I've been trying to run with this pain theme here, so I think Minitest knows what's best for you. You better do it, dammit. Um, configuration is not a huge component in Minitest when compared to reading RSpec. Uh, Minitest is extensible. Um, and we're gonna see that in some of the code that we, uh,
read here in a second. Um, but we should not expect, uh, a huge amount of, of, of configuration or, um, uh, that sort of like, uh, you know, settings and that sort of business. Um, Ryan has called this turning testing up to 11. Um, I would say it means
that Minitest has a testing philosophy and it would like you to adopt that when using it. Um, it's designed to teach you a certain style, and that style is not necessarily up for debate when using Minitest. Uh, it's extendable but it's not really configurable and I would contrast that, um, with RSpec's approach which seems to
suggest that anything is possible with RSpec. Um, there's all these hooks, there's all these configuration points, ways to make RSpec do whatever you want. Um, and you can do that with Minitest, um, but maybe it'll be a little more painful than RSpec. Um, and maybe you should think twice before doing that. So, um, you might be thinking, Nate, uh, you've talked
for about 15 minutes now and we haven't looked at a single line of code and I agree. Um, so let's talk about Minitest. Uh, how does it work? Um, here's a typical, uh, extremely simple Minitest test. Um,
I want to call your attention to the I guess sort of concepts or like big, uh, things that Minitest is going to require you to understand, to use Minitest. Um, we require something, okay, cool. Like I'm a Rubyist, I know what requiring does. Or maybe I have some idea. Uh, there's a class, alright.

Directions:
1. Decide whether each statement below agrees with the Minitest talk, answering yes or no and quoting the words that settle it: (a) Minitest is described as extendable but not really configurable; (b) RSpec is said to offer few configuration points; (c) the speaker has already shown several lines of code by this point.
2. Gather every line of the listing that contains the word "What".

Extracted data:
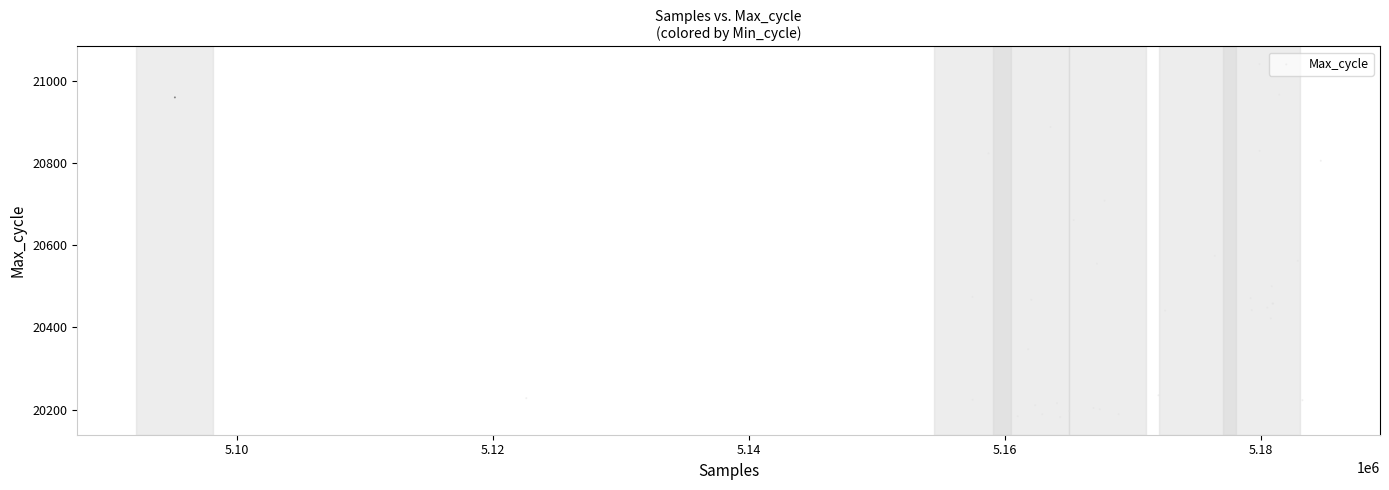

What Y value in the scatter plot is closest to 20611?

20574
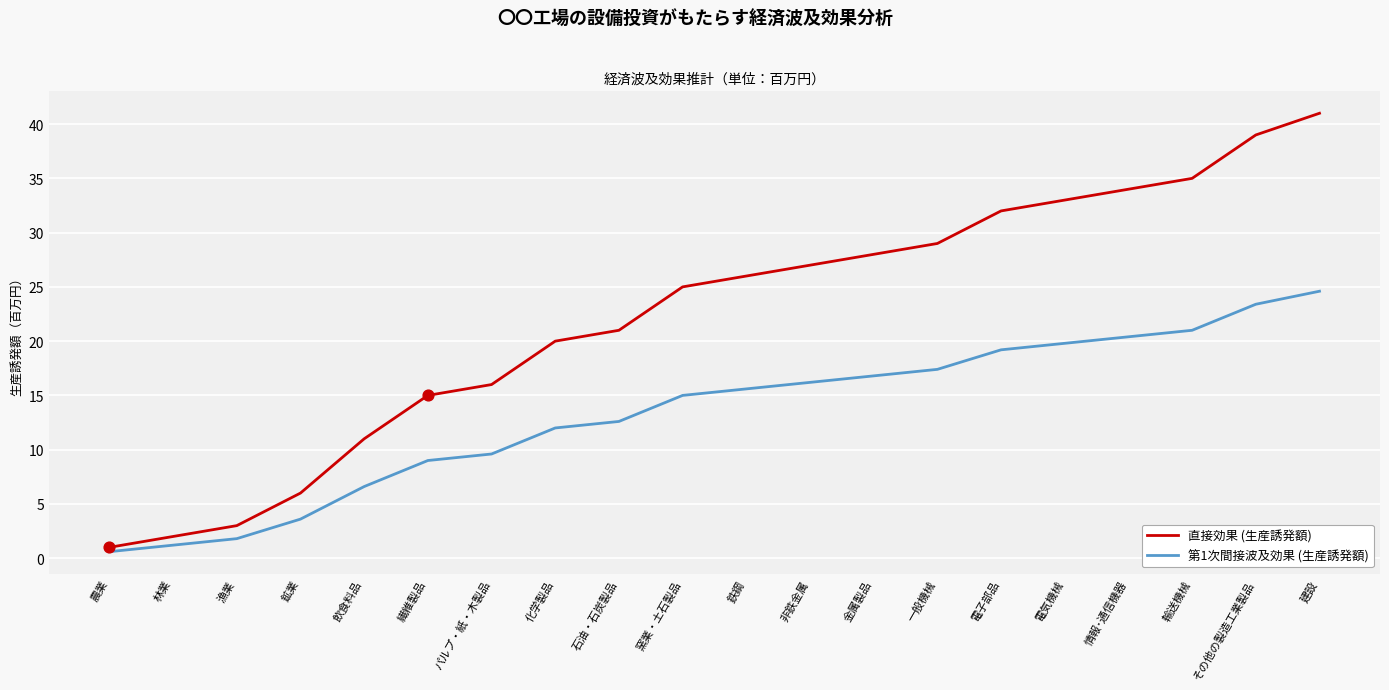

Which series has the largest range (max minus min)?

直接効果 (生産誘発額)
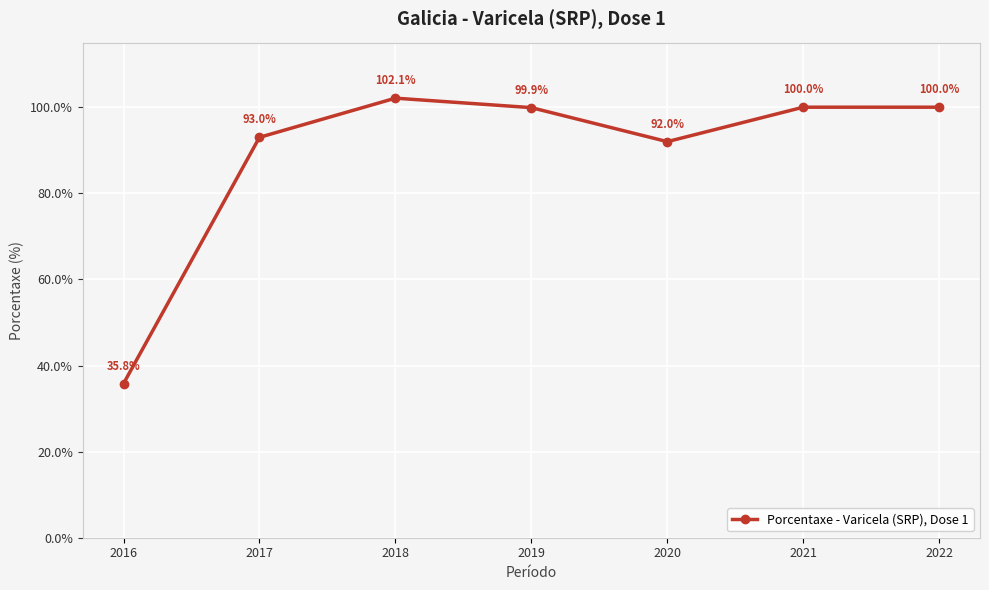

What is the smallest value displayed?

35.8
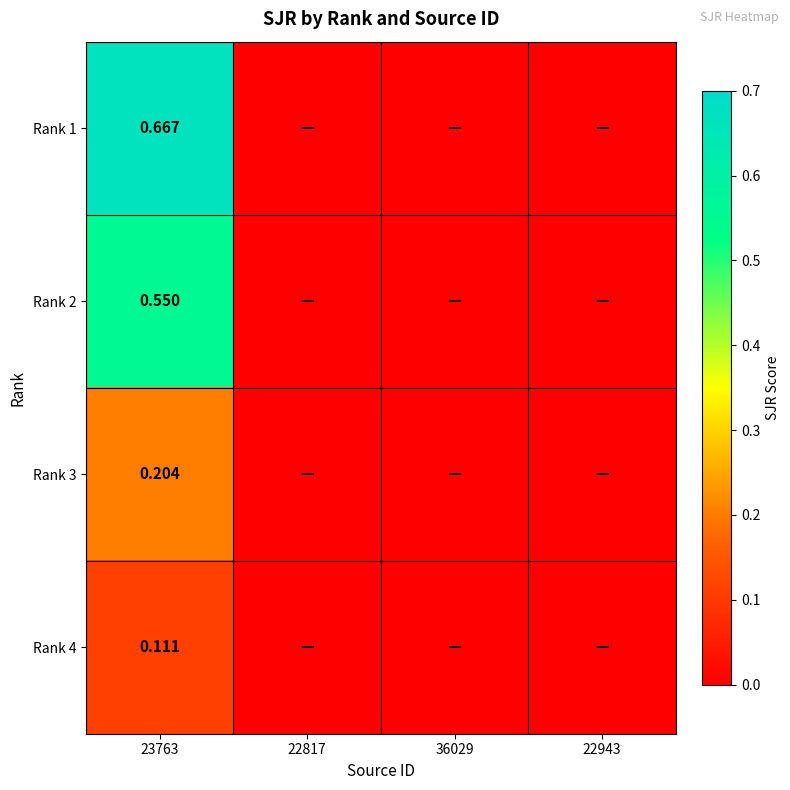

The value of Rank 2 at 36029 is 0.3. True or false?

False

Answers for the tasks:
1.
(a) Yes: "it's extendable but it's not really configurable"
(b) No: "there's all these hooks, there's all these configuration points"
(c) No: "we haven't looked at a single line of code"

2.
What Y value in the scatter plot is closest to 20611?
What is the smallest value displayed?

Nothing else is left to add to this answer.